Figure 1.

Scheme of the epithelial–mesenchymal transition (EMT)/mesenchymal–epithelial transition (MET) program. Epithelial cells are defined primarily by their cell–cell contacts consisting of tight junctions, adherens junctions, and desmosomes. The contact to the underlying basement membrane is mediated by hemidesmosomes. Proteins associated mainly with the epithelial state modulate cell polarity and cell–cell contact (green box).
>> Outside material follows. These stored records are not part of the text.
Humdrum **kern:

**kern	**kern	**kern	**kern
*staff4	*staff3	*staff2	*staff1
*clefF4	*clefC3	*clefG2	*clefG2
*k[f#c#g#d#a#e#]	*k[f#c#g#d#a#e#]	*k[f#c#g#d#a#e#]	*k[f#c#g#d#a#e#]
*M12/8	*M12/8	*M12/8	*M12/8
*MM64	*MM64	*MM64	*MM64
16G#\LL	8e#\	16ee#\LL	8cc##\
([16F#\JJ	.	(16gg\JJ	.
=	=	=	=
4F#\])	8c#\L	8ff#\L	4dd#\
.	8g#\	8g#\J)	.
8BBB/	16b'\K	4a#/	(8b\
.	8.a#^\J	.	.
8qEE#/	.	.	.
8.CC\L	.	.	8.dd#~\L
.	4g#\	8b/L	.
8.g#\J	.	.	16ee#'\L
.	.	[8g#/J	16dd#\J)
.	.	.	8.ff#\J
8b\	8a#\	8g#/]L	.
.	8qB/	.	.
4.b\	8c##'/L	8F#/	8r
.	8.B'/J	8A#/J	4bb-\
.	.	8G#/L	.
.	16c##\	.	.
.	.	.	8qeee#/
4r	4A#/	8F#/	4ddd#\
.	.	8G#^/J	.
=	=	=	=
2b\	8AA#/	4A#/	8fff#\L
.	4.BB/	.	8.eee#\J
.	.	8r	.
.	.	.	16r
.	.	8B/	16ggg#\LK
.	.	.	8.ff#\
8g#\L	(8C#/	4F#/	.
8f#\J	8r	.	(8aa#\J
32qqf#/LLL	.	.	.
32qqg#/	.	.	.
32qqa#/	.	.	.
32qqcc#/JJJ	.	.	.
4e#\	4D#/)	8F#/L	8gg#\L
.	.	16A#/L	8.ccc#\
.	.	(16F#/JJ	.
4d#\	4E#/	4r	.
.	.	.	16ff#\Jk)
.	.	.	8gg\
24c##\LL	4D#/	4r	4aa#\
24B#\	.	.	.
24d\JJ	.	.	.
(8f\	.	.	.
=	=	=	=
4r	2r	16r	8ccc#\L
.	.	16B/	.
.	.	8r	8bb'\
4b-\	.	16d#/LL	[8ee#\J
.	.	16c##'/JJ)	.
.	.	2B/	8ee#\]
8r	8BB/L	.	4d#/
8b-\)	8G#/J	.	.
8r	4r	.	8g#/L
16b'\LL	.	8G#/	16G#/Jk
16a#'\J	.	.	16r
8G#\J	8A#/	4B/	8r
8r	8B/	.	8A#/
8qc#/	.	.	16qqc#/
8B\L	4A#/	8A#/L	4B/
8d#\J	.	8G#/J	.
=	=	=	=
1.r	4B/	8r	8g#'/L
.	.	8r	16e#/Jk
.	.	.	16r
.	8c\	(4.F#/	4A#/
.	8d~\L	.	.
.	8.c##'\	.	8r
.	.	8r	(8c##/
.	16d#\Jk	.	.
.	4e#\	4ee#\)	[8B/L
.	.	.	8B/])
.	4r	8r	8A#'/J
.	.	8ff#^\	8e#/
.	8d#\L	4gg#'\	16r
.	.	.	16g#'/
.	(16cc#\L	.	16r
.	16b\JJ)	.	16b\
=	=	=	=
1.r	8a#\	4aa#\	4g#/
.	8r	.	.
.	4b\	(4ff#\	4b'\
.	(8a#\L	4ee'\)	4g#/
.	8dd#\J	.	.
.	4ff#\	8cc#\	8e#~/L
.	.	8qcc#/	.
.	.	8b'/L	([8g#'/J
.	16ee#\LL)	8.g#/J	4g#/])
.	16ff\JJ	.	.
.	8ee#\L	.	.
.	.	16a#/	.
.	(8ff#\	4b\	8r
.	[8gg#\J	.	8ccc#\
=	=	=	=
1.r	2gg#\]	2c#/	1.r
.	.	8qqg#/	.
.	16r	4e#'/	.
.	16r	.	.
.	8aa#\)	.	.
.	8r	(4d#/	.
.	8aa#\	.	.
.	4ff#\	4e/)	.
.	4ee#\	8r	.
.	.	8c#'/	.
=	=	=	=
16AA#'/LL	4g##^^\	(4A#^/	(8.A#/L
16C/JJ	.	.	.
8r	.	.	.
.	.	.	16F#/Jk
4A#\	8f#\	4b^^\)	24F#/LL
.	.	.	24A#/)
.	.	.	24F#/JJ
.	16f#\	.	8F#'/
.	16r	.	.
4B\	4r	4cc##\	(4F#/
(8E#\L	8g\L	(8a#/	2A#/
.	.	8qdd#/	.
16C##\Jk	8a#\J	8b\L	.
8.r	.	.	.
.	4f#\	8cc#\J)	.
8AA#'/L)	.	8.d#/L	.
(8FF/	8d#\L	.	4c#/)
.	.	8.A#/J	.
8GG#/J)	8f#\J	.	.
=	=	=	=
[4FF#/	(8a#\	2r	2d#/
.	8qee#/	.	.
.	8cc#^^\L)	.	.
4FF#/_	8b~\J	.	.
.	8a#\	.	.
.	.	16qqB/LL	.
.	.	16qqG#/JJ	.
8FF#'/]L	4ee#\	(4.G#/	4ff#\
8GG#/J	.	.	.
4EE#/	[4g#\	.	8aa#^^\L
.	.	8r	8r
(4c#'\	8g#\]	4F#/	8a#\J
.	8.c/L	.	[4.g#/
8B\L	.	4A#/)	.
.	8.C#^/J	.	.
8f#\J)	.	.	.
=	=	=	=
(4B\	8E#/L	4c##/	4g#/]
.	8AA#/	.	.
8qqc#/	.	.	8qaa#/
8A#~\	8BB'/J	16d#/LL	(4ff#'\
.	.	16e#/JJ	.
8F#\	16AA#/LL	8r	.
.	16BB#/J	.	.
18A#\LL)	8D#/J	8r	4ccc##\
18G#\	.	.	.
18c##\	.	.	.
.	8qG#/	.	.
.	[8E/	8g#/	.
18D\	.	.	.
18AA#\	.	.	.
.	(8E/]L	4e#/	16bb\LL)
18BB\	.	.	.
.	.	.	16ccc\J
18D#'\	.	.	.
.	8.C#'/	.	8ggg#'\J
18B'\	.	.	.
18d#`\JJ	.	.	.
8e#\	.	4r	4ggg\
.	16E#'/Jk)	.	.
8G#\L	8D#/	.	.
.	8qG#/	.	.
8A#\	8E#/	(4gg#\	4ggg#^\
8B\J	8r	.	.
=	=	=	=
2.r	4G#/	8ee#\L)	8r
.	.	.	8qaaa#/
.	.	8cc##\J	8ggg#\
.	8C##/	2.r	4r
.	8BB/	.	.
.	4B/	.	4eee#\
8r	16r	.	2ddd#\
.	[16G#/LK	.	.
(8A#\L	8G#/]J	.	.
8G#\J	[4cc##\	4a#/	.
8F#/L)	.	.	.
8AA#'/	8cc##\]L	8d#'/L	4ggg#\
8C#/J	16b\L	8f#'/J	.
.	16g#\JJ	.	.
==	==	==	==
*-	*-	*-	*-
Induction of EMT by various stimuli results in expression of the EMT transcription factors (TFs) (Zinc finger E-box-binding homeobox (ZEB), Snail, T Twist), red box), which inhibit the expression of “epithelial genes” (green box) and activate the expression of “mesenchymal genes” (red box). The subsequent cellular changes like disassembly of epithelial cell–cell contacts, loss of apical-basal cell polarity, and degradation of the underlying basement membrane are achieved via repression of crumbs, Protein associated with LIN-7 (PALS1)-associated tight junction protein (PATJ), and lethal giant larvae (LGL), which regulate tight junction formation and apical-basal polarity (orange box). During EMT, cells acquire motility and invasive capabilities. MET can reverse EMT and cells revert to an epithelial state. The whole process is neither black and white nor always complete, but it can show intermediate states (orange box). Modified from Dongre and Weinberg [46].